## WORKING DATA
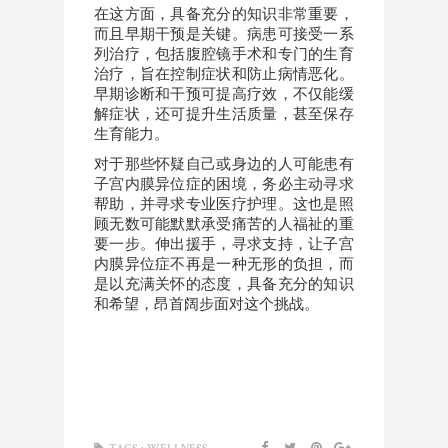
在这方面，具备充分的知识非常重要，
而且早期干预是关键。病患可接受一系
列治疗，包括腹腔镜手术和专门的生育
治疗，旨在控制症状和防止病情恶化。
早期诊断和干预可提高疗效，不仅能缓
解症状，还可提升生活质量，甚至保存
生育能力。
对于那些怀疑自己或身边的人可能患有
子宫内膜异位症的困境，务必主动寻求
帮助，并寻求专业医疗护理。这也是照
顾无数可能默默承受痛苦的人福祉的重
要一步。伸出援手，寻求支持，让子宫
内膜异位症不再是一种无形的负担，而
是以充满关怀的态度，具备充分的知识
和希望，昂首阔步面对这个挑战。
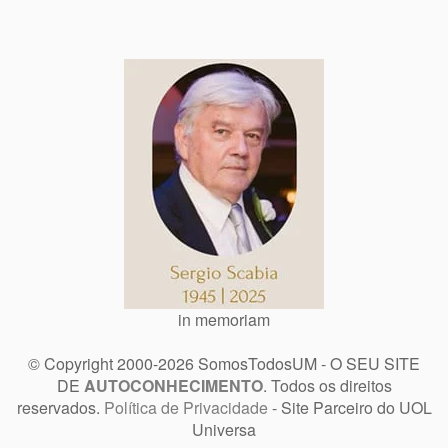
in memoriam
© Copyright 2000-2026 SomosTodosUM - O SEU SITE
DE
AUTOCONHECIMENTO
. Todos os direitos
reservados.
Política de Privacidade
- Site Parceiro do UOL
Universa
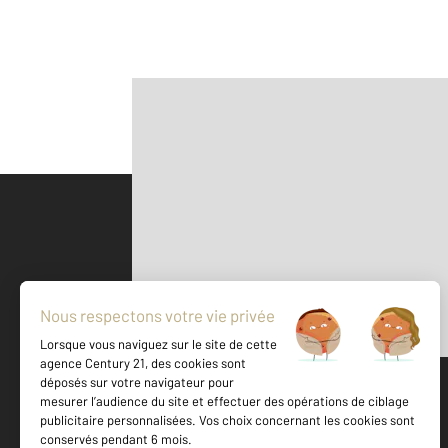
Parlons de vous, parlons biens
500 m
©
Mappy
Votre agence est notée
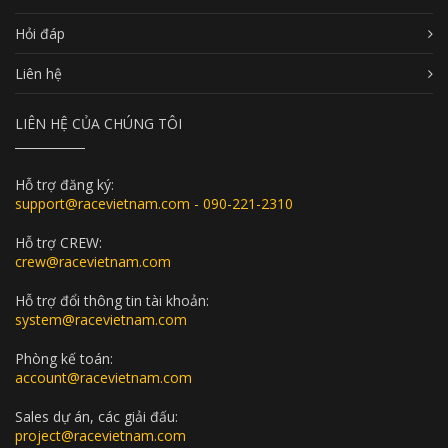
Hỏi đáp
Liên hệ
LIÊN HỆ CỦA CHÚNG TÔI
Hỗ trợ đăng ký:
support@racevietnam.com - 090-221-2310
Hỗ trợ CREW:
crew@racevietnam.com
Hỗ trợ đổi thông tin tài khoản:
system@racevietnam.com
Phòng kế toán:
account@racevietnam.com
Sales dự án, các giải đấu:
project@racevietnam.com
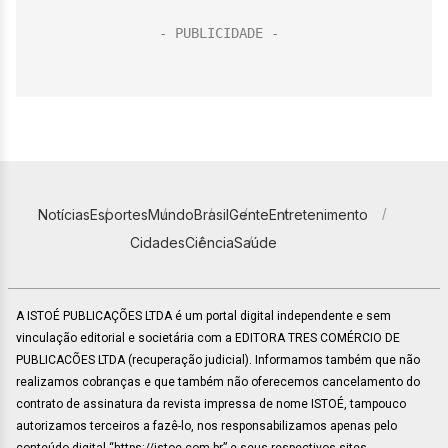
Notícias
Esportes
Mundo
Brasil
Gente
Entretenimento
Cidades
Ciência
Saúde
A ISTOÉ PUBLICAÇÕES LTDA é um portal digital independente e sem
vinculação editorial e societária com a EDITORA TRES COMÉRCIO DE
PUBLICACÕES LTDA (recuperação judicial). Informamos também que não
realizamos cobranças e que também não oferecemos cancelamento do
contrato de assinatura da revista impressa de nome ISTOÉ, tampouco
autorizamos terceiros a fazê-lo, nos responsabilizamos apenas pelo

## ACTIVITY
Every line of the listing that holds the word "ISTOÉ" should be counted. Please give that number only.

## ANSWER
2